Details of the metadata available in the dataset structure can be found in MCAM Dataset. Briefly, the information contained in the MCAM.dataset describes:

  • The raw data from the image sensors: mcam.dataset['images'].

  • The sensor parameters that are used during the acquisition: see exposure and analog_gain for example.

  • The stage parameters used during the acquisition: see z for example.

  • The illumination parameters used during the acquisition: see parameters starting in transmission_illumination.

To change the exposure, z-stage position, or LED settings, use the following code to start:

>>> mcam.exposure = 50E-3            # In units of seconds.
>>> mcam.z_stage.position = 10.1E-3  # In units of meters.
>>> mcam.transmission_illumination.color = mcam.white_light_transmission * 5
>>> mcam.transmission_illumination.fill_array()

More details about how to use the MCAM class can be found in subsequent chapters.

Saving data

To save data from the MCAM, use the method called save:

>>> from owl.instruments import MCAM
>>> mcam = MCAM()
>>> mcam.acquire_full_field_of_view()
>>> mcam.save('my_dataset')
PosixPath('my_dataset_20201230_141013_107.nc')

This will save the acquired data, and metadata available in the dataset attribute of the MCAM in a single NetCDF4 file with a .nc extension.

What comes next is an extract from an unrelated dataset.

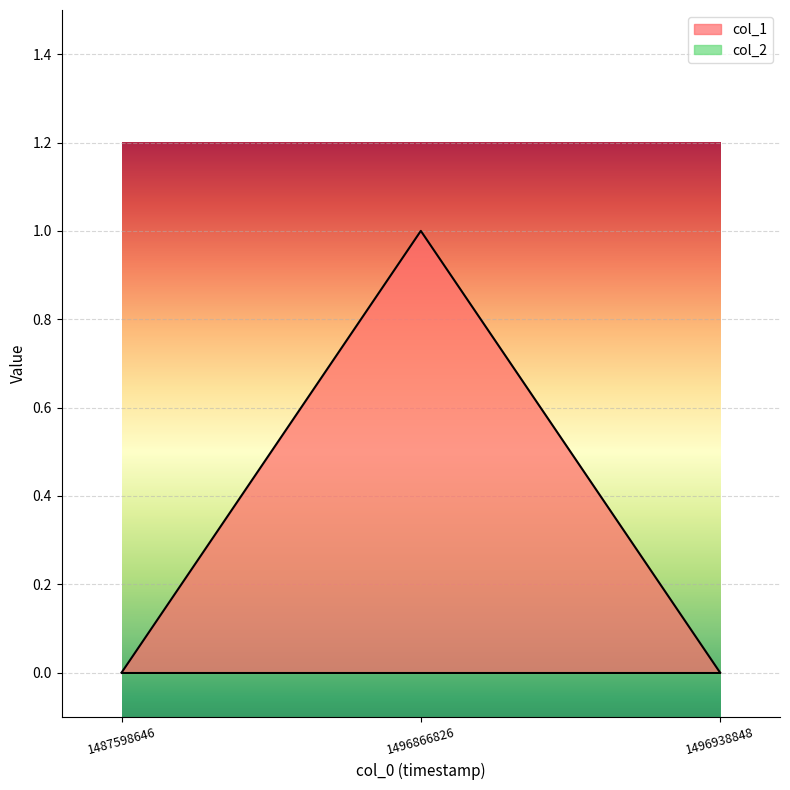

Reading left to right, transcribe all the data shown in this chart.

0	1	0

The function will also automatically add a timestamp with microsecond precision to ensure that the filename does not overwrite any other dataset.

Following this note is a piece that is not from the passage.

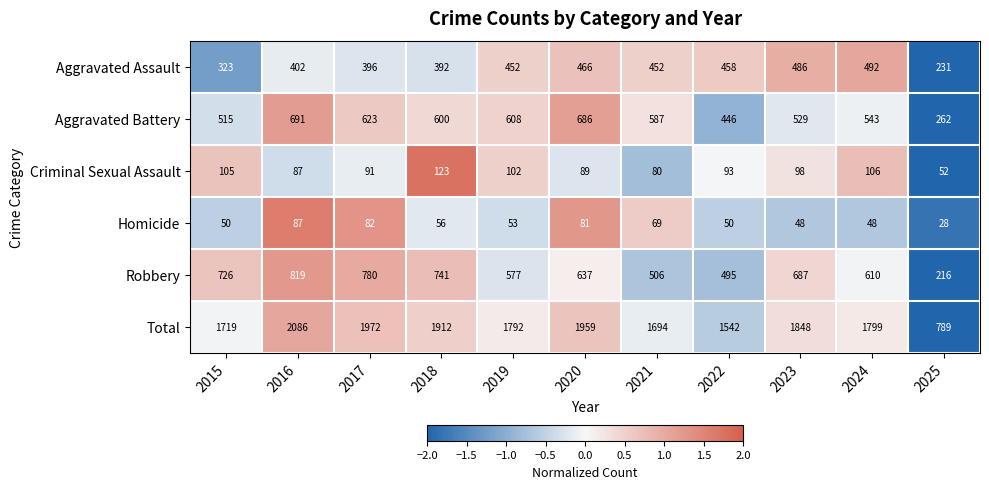

What is the difference between the highest and lowest values at 2023?

1800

To read the dataset, use the load function available in the mcam_data submodule.

>>> from owl import mcam_data
>>> dataset = mcam_data.load('my_dataset_20201230_141013_107.nc')

The new dataset variable will contain the exact same data that was available in the mcam.dataset property of the MCAM instrument.

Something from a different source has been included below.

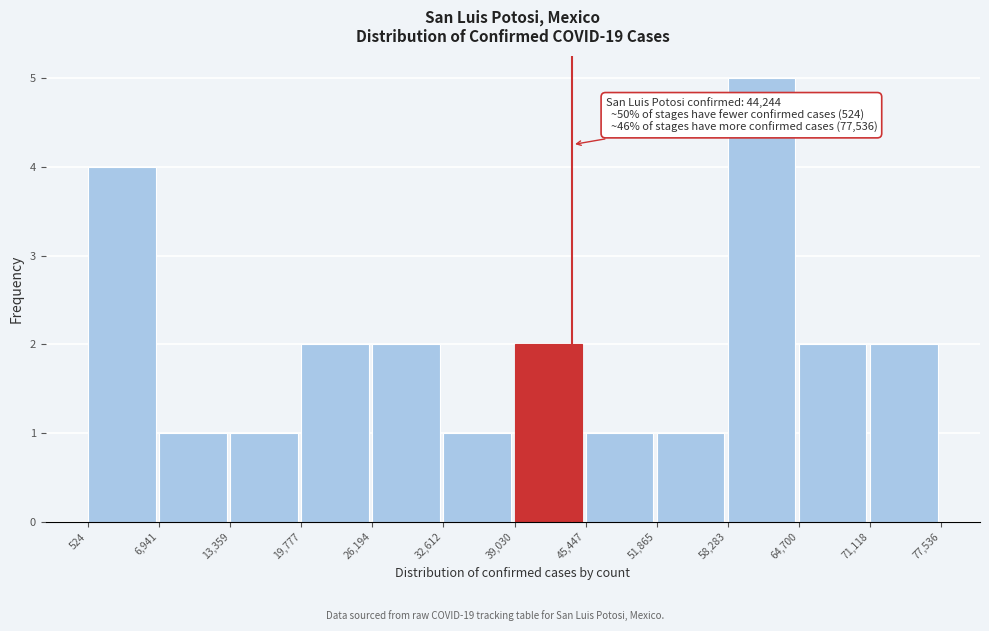

Which range on the x-axis has the tallest bar?

58,283 to 64,700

Computational Illumination Unit

Ramona Optics also provides a library to help with the custom control of its illumination technology. The Illumination units provided by Ramona Optics enable individual addressing of LEDs and control over their output intensity.

We believe those that are familiar with the Python programming language, should find how to use the API by reading up on 3 important functions:

  • The constructor: Illuminate

  • The property: Illuminate.led

  • The property: Illuminate.brightness

  • The property: Illuminate.color

The Illuminate module also provides information about each LED location and its specific capabilities. We point users to the attribute led_positions

It contains an DataArray with two dimensions. The first, the led_number, the second, the coordinate in z, y, x. Given the code

>>> from owl.instruments import Illuminate
>>> light = Illuminate()
>>> led_positions = light.led_positions
>>> led_positions
<xarray.DataArray (led_number: 377, zyx: 3)>
array([[0.     , 0.0021 , 0.01   ],
       [0.     , 0.0021 , 0.016  ],
       [0.     , 0.00305, 0.00305],
       ...,
       [0.     , 0.11195, 0.07395],
       [0.     , 0.1129 , 0.061  ],
       [0.     , 0.1129 , 0.067  ]])
Coordinates:
  * led_number  (led_number) int64 0 1 2 3 4 5 6 ... 370 371 372 373 374 375 376
  * zyx         (zyx) <U1 'z' 'y' 'x'
    chroma      (led_number) <U3 'rgb' 'rgb' 'rgb' 'rgb' ... 'rgb' 'rgb' 'rgb'
  • led_positions[9, 0] refers to the z coordinate of the index 9 led.

  • led_positions[0, 1] refers to the y coordinate of the index 0 led.

  • led_positions[3, 2] refers to the x coordinate of the index 3 led.

  • The chromaticity of each LED can be determined by looking at the chroma attribute.

The led_positions attribute may also be sliced like other numpy arrays or other DataArrays.

Using the location of the led positions can help you compute interesting patterns for the LEDs.